This test tile pictured here is nothing special. No pigments, no wild fluxes; just feldspars and silicates. Why then, with the most basic of materials, with the complete lack of colorants, we find a blush of blue?
Within the animal kingdom blue is a rarity. Even the bluest of blue whales is still technically grey. To be blue is to stand out of the pack. Only one animal species produces a “true” blue pigment; the rest, they have to come up with other means.
Morhpo didius has a blue that sings. A blue that tickles the cones of your eyes finer than any gold jewelry. A colour made afresh from each new angle. This neotropical butterfly seeks to clothes itself in the very finest of ultramarines. Each angle of this butterfly's wings cuts through with new unique hues. It is a display that glimmers with a vibrancy that we can't help but envy. It is here we will find the answer to our bubbles of blue glaze.
Zoomed in we no longer see the wing as a homogeneous plane but a tiled tessellation of tiny scales. Like minute crinkle-cut chips stacked against each-other, each scale is covered with microscopic ribbed plates.
The wavelength of blue light has an interval of 450-495 nanometers. Morpho Didius' layers are spaced between these exact dimensions. When light rays hit the wing the rays bounce around in the corrugated valleys only to be shone back at us with a new blue look. The size of these voids dictates the hue like the length of a piano wire dictates the note.
A colloid is a medium filled with a finely suspended materials. In the case
of this glaze it is a colloid filled with finely dispersed bubbles of gas. Sulfates, fluorides, chlorides and carbonates love to froth at high temperatures. If the glaze is thick enough at the right heat, it will capture and store these globules of gas. Looking at these blue blooms of glaze I know there are microscopic bubbles too small for me to see individually, but just the right size for me to see a blue iridescent glow. These bubble's dimensions directly correspond to the size of Morhpo didius' scales and thus produce the same effect. Iridescent blues will always be my favourite; Empty voids the exact right size for light to bounce back with a blue pop.

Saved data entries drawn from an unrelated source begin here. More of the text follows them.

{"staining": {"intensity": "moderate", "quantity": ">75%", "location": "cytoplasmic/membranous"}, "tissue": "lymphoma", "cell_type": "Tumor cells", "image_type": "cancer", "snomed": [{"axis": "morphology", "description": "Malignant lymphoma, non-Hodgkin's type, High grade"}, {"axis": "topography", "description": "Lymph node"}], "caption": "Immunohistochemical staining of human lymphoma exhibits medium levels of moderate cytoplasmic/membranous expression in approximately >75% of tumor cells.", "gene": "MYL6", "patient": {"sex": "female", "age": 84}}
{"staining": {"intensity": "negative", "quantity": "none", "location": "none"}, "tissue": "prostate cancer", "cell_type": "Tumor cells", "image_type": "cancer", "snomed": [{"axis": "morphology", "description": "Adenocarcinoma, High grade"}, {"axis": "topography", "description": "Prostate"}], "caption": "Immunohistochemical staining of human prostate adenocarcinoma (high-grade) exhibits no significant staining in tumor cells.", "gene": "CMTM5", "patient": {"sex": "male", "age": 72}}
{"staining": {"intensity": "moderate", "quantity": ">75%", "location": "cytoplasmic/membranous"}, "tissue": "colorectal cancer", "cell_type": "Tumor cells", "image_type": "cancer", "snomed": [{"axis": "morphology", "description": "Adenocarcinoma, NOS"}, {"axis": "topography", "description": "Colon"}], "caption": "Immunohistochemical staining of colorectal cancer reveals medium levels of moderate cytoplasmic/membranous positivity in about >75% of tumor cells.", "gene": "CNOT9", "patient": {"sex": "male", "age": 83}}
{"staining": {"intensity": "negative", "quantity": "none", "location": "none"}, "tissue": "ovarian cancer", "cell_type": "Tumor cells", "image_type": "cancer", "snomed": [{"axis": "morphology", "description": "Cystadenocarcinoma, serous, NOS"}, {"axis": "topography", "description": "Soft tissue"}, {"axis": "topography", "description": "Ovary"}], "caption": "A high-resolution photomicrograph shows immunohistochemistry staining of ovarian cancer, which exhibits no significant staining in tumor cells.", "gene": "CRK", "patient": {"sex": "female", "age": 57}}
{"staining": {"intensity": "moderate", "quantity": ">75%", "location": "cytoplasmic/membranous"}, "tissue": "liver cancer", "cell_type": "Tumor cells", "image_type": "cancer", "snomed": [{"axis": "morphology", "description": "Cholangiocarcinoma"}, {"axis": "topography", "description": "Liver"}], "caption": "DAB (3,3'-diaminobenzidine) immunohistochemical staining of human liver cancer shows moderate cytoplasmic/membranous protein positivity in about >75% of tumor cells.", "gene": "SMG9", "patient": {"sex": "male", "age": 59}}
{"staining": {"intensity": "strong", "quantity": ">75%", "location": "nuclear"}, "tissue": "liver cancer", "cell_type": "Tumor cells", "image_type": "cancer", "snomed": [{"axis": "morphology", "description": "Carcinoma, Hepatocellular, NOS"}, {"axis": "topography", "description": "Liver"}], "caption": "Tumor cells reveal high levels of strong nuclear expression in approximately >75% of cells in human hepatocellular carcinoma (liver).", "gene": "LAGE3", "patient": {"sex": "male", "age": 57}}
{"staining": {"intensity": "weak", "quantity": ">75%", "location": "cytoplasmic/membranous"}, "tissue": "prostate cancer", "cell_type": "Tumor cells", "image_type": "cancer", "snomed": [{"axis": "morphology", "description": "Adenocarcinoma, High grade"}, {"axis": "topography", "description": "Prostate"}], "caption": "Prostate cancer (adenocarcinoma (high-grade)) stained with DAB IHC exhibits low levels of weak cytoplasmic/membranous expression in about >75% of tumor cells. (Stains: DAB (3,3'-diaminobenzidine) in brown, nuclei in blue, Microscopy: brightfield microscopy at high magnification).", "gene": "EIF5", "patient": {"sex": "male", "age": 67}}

The feathers of a peacock and the shine of an oil spill will always draw me in. Iridescents are so intriguing, they make you want to view every angle, see each new vibration of colour, appreciate each new shade of blue. In these petrified bubbles there is a void for light to dance at the right tempo. They show you how beautiful an empty space can be. The harmony of electromagnetic frequencies and echoes of empty space is what draws me into the void, that empty space constantly being filled with a blue aura.